• [INSTRUCTIONS FOR THE TASK]:
Copy the data that follows exactly as it is, excluding all pictures.

*** Opening of MATERIAL PROVIDED ***

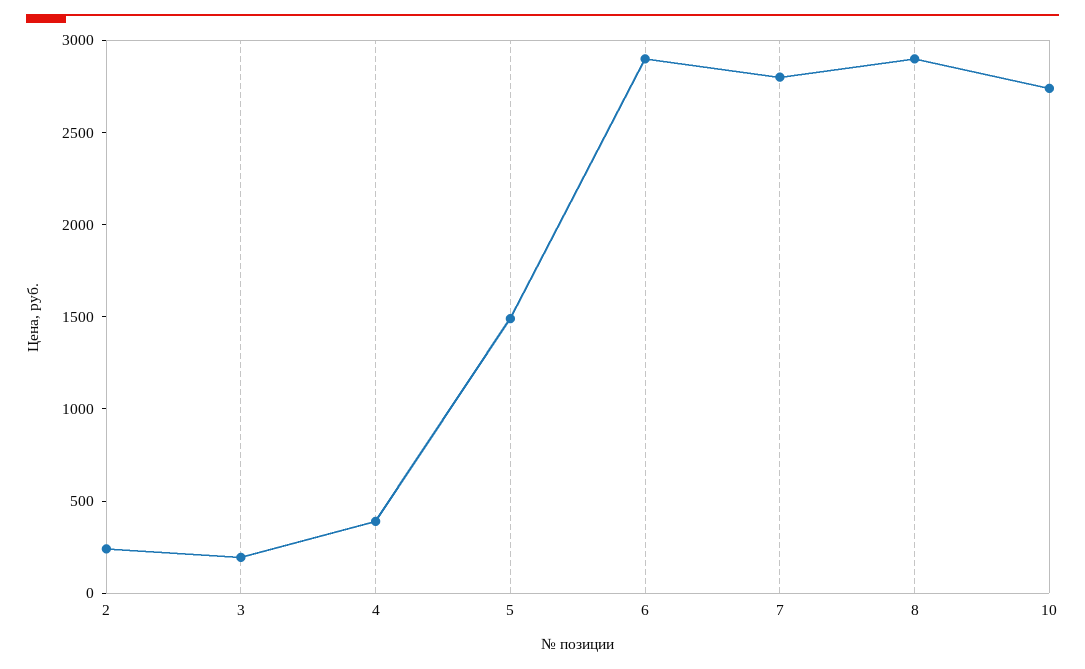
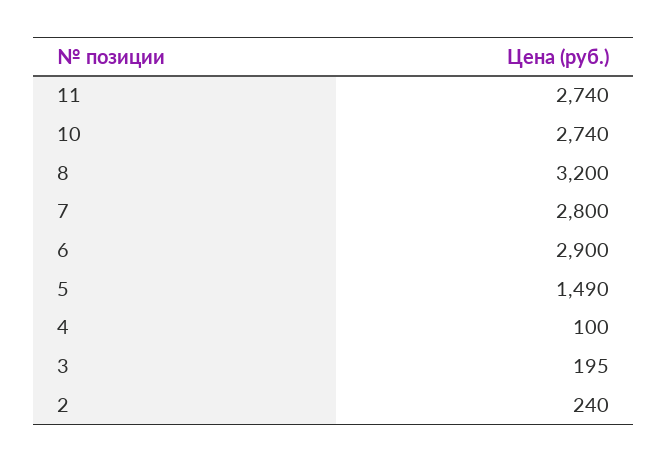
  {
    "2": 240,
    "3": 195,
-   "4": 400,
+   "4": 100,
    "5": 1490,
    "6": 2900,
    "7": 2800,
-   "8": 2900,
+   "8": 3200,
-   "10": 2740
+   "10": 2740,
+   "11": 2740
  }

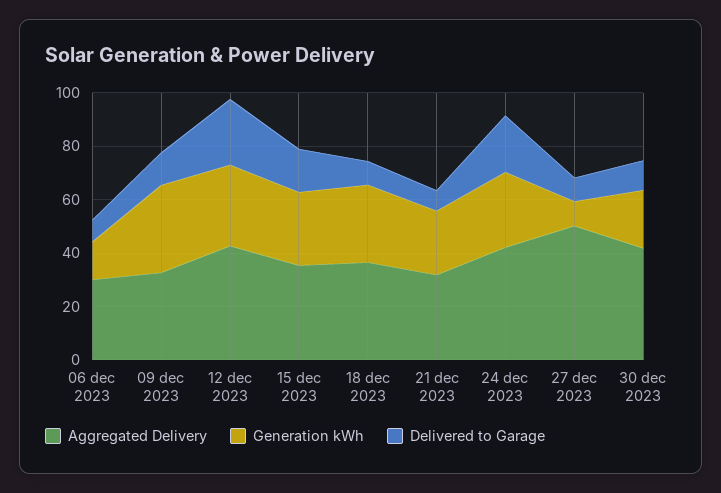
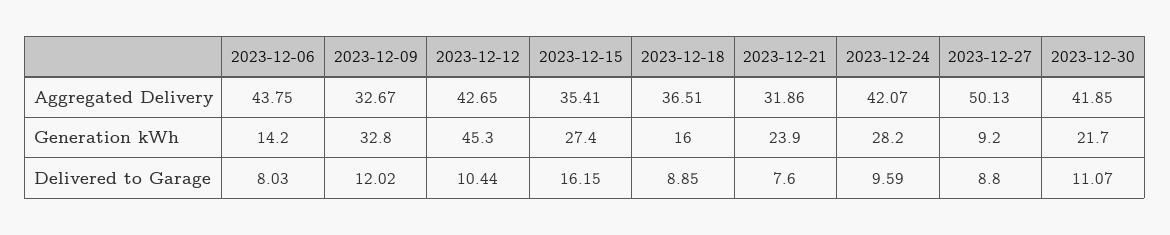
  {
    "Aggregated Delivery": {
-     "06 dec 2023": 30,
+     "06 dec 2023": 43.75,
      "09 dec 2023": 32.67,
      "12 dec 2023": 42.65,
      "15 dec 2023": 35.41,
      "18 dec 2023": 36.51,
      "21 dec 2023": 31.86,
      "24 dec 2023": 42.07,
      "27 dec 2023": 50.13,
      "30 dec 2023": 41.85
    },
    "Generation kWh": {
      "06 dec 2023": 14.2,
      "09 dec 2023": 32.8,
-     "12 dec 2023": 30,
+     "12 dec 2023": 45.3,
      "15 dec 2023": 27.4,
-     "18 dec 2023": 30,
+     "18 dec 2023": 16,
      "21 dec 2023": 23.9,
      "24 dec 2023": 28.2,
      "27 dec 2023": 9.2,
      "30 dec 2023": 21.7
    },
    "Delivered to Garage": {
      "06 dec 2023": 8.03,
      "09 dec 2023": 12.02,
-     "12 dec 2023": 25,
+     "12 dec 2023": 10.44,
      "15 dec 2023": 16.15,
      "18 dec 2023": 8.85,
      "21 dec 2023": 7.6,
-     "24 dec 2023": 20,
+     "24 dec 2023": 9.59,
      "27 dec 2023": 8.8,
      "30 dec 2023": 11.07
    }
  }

*** Close of MATERIAL PROVIDED ***

• [RESPONSE BOX]:
  {
    "2": 240,
    "3": 195,
-   "4": 400,
+   "4": 100,
    "5": 1490,
    "6": 2900,
    "7": 2800,
-   "8": 2900,
+   "8": 3200,
-   "10": 2740
+   "10": 2740,
+   "11": 2740
  }

  {
    "Aggregated Delivery": {
-     "06 dec 2023": 30,
+     "06 dec 2023": 43.75,
      "09 dec 2023": 32.67,
      "12 dec 2023": 42.65,
      "15 dec 2023": 35.41,
      "18 dec 2023": 36.51,
      "21 dec 2023": 31.86,
      "24 dec 2023": 42.07,
      "27 dec 2023": 50.13,
      "30 dec 2023": 41.85
    },
    "Generation kWh": {
      "06 dec 2023": 14.2,
      "09 dec 2023": 32.8,
-     "12 dec 2023": 30,
+     "12 dec 2023": 45.3,
      "15 dec 2023": 27.4,
-     "18 dec 2023": 30,
+     "18 dec 2023": 16,
      "21 dec 2023": 23.9,
      "24 dec 2023": 28.2,
      "27 dec 2023": 9.2,
      "30 dec 2023": 21.7
    },
    "Delivered to Garage": {
      "06 dec 2023": 8.03,
      "09 dec 2023": 12.02,
-     "12 dec 2023": 25,
+     "12 dec 2023": 10.44,
      "15 dec 2023": 16.15,
      "18 dec 2023": 8.85,
      "21 dec 2023": 7.6,
-     "24 dec 2023": 20,
+     "24 dec 2023": 9.59,
      "27 dec 2023": 8.8,
      "30 dec 2023": 11.07
    }
  }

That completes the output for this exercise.